Dia mengungkapkan, secara umum ada beberapa modus yang sering terjadi pada kasus korupsi sumber daya alam. Seperti misalnya suap untuk meloloskan pemberian izin yang tidak layak, hingga kekurangan penerimaan negara yang disetor akibat manipulasi data produksi sumber daya alam. Kasus korupsi PT Timah ini seperti mempertontonkan bagaimana praktik tambang ilegal yang seharusnya menjadi bagian dari pengawasan pemerintah dan penegakan hukum dari aparat justru mendapat “karpet merah” untuk menjalankan bisnisnya.

Karena itu, kejagung seharusnya bisa menelusuri lebih lanjut lemahnya pengawasan hingga kemungkinan adanya pembiaran terhadap operasi tambang ilegal ini.
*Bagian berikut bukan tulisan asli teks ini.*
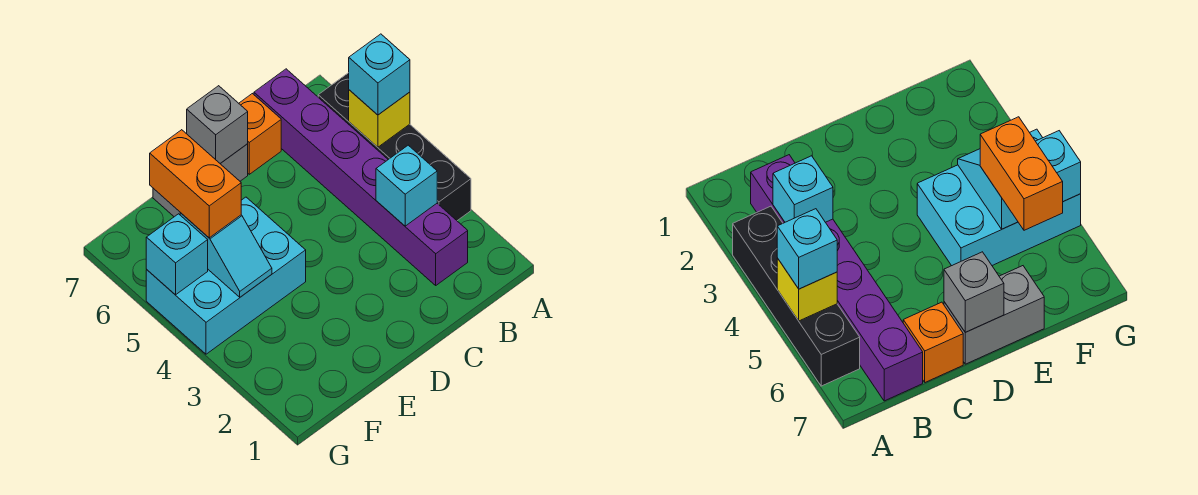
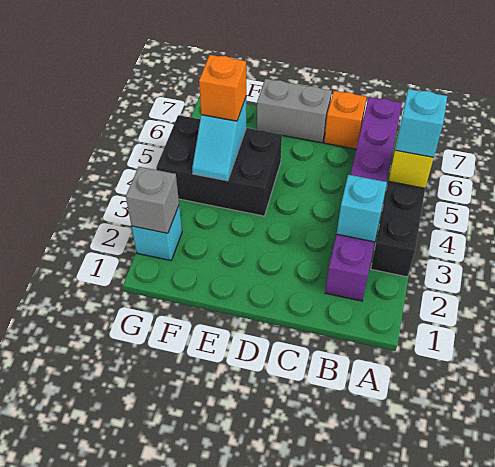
grey 1x1 brick [187,86,248,163] -> grey 1x1 brick moved to [126,167,179,233]
cyan 2x3 brick [146,197,306,354] -> black 2x3 brick [156,115,282,216]
orange 1x2 brick [150,130,241,238] -> orange 1x1 brick [199,55,246,121]
cyan 1x1 brick [146,214,208,295] -> cyan 1x1 brick moved to [132,206,182,261]

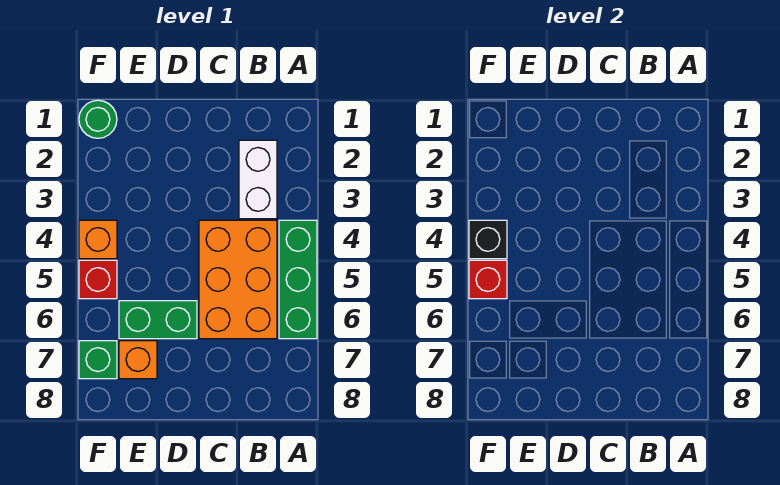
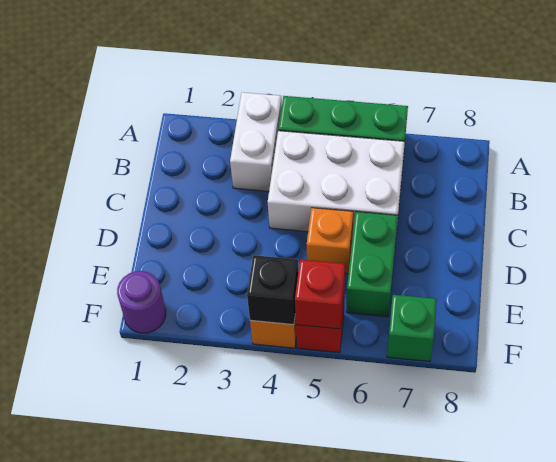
white 1x2 brick [239,140,277,219] -> white 1x2 brick turned to [230,92,282,191]
orange 2x3 brick [199,220,277,339] -> white 2x3 brick [268,131,405,232]
orange 1x1 brick [119,341,157,379] -> orange 1x1 brick moved to [307,208,353,274]
green 1x1 round brick [79,100,117,138] -> purple 1x1 round brick [117,271,166,333]

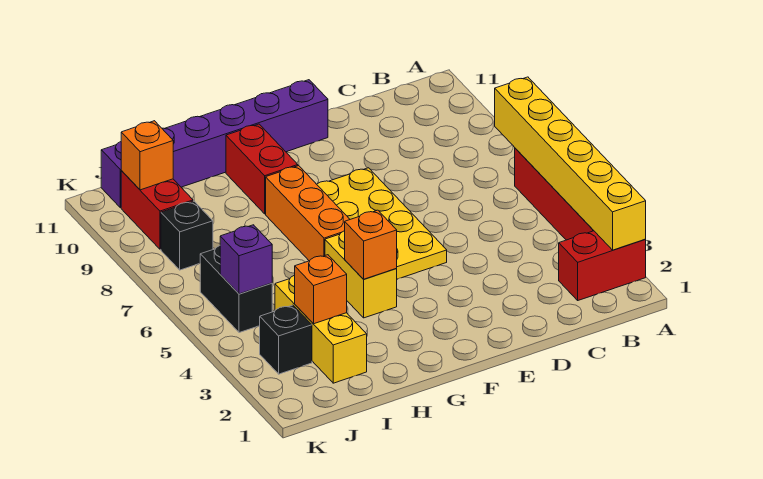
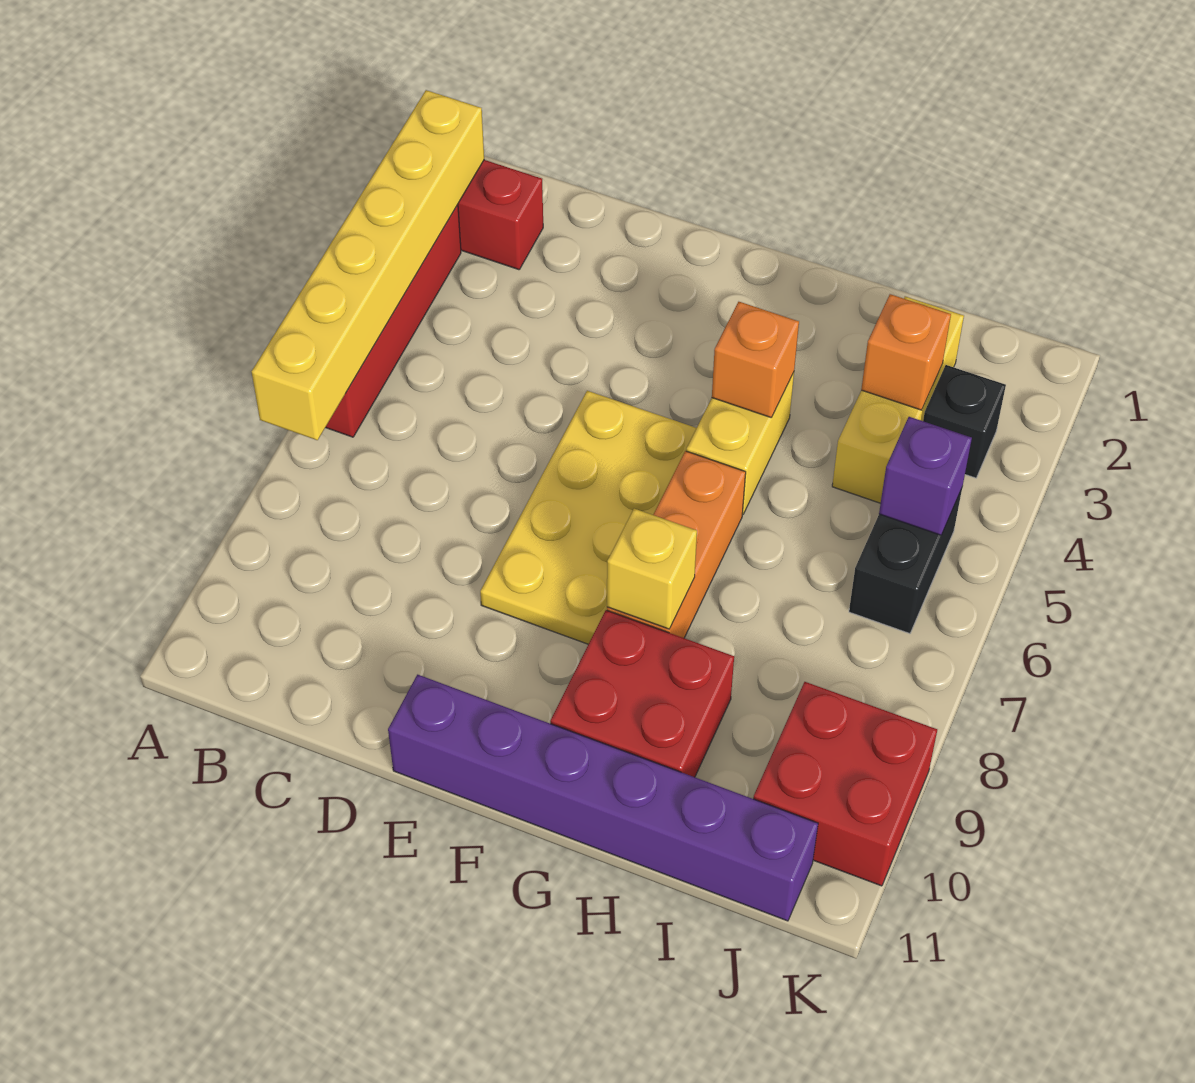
none -> yellow 1x1 brick [607,509,697,629]
red 1x2 brick [226,124,298,214] -> red 2x2 brick [550,610,734,777]
black 1x1 brick [161,201,213,270] -> none
red 1x2 brick [121,171,193,249] -> red 2x2 brick [753,682,937,886]
orange 1x1 brick [121,121,173,190] -> none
Apalagi misalnya praktik seperti ini terjadi selama bertahun-tahun. “Apabila terdapat bukti adanya pembiaran, apalagi misalnya sampai dapat dibuktikan adanya suap untuk menutup mata terhadap praktik ilegal tersebut maka bukan tidak mungkin akan ada aktor lain yang bisa dijerat dari pengembangan perkara kasus ini,” tutur Yuris.

Dia menegaskan, pemerintah harus punya komitmen kuat untuk mengupayakan berbagai cara pencegahan agar kasus serupa tidak terjadi kembali. Sebab, korupsi sumber daya alam tidak akan selesai hanya dengan mengembangkan sistem untuk kemudahaan berbisnis. “Tapi juga perlu diperketat perihal pengawasan, pengelolaan konflik kepentingan yang berkelindan antara pejabat atau menteri dengan perusahaan di sektor sumber daya alam, serta penegakan hukum yang independen dari pengaruh bisnis,” tukas Yuris.
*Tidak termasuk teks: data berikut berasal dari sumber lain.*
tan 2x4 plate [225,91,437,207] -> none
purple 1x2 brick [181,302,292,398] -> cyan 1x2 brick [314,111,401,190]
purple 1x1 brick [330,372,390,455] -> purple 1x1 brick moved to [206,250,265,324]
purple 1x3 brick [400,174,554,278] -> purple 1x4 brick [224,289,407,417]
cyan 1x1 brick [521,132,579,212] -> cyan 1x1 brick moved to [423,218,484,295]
Koordinator Korupsi Politik ICW, Egi Primayogha mengatakan, kasus korupsi timah menunjukkan bila pemerintah dalam hal ini Kementerian BUMN dan ESDM lalai memastikan tata kelola sektor ekstraktif yang baik. Kementerian BUMN tidak memastikan PT Timah, entitas BUMN yang berada di bawah tanggung jawabnya, untuk mengambil langkah yang dapat mencegah terjadinya korupsi. PT Timah selaku BUMN diketahui menerbitkan Surat Perintah Kerja Borongan Pengangkutan Sisa Hasil Pengolahan mineral timah yang “memperlancar” praktik kotor perusahaan-perusahaan boneka yang menambang bijih timah secara ilegal.
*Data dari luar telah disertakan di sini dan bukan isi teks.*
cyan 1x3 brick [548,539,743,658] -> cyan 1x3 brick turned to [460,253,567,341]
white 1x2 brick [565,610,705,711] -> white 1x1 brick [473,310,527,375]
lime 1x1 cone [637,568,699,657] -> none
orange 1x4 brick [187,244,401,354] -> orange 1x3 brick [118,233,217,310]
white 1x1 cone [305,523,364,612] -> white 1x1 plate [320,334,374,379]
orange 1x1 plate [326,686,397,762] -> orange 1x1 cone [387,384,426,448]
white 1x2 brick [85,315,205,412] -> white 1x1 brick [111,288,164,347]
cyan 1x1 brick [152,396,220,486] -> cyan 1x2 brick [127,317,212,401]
Sementara Kementerian ESDM lalai melakukan peran pengawasan sebagaimana telah dimandatkan Peraturan Pemerintah No. 55 Tahun 2010 tentang Pembinaan dan Pengawasan Penyelenggaraan Pengelolaan Usaha Pertambangan Mineral dan Batubara. Padahal, Kementerian ESDM dibekali kewenangan yang luas untuk mengawasi pelaksanaan kegiatan usaha pertambangan mulai dari teknis pertambangan, pemasaran, pengelolaan lingkungan hidup, hingga kesesuaian pelaksanaan kegiatan sesuai dengan Izin Usaha Pertambangan (IUP).

“Kasus korupsi PT Timah memperpanjang praktik buruk tata kelola sektor ekstraktif. Dalam catatan ICW, sepanjang 2004–2015 saja, negara sudah rugi Rp5,714 triliun hanya dari penyelundupan timah secara ilegal akibat tidak dibayarkannya royalti dan pajak PPh Badan. Apabila dirata-rata selama kurun waktu 12 tahun tersebut, negara kecolongan timah ilegal sebanyak 32,473 ton/tahun,” kata Egi.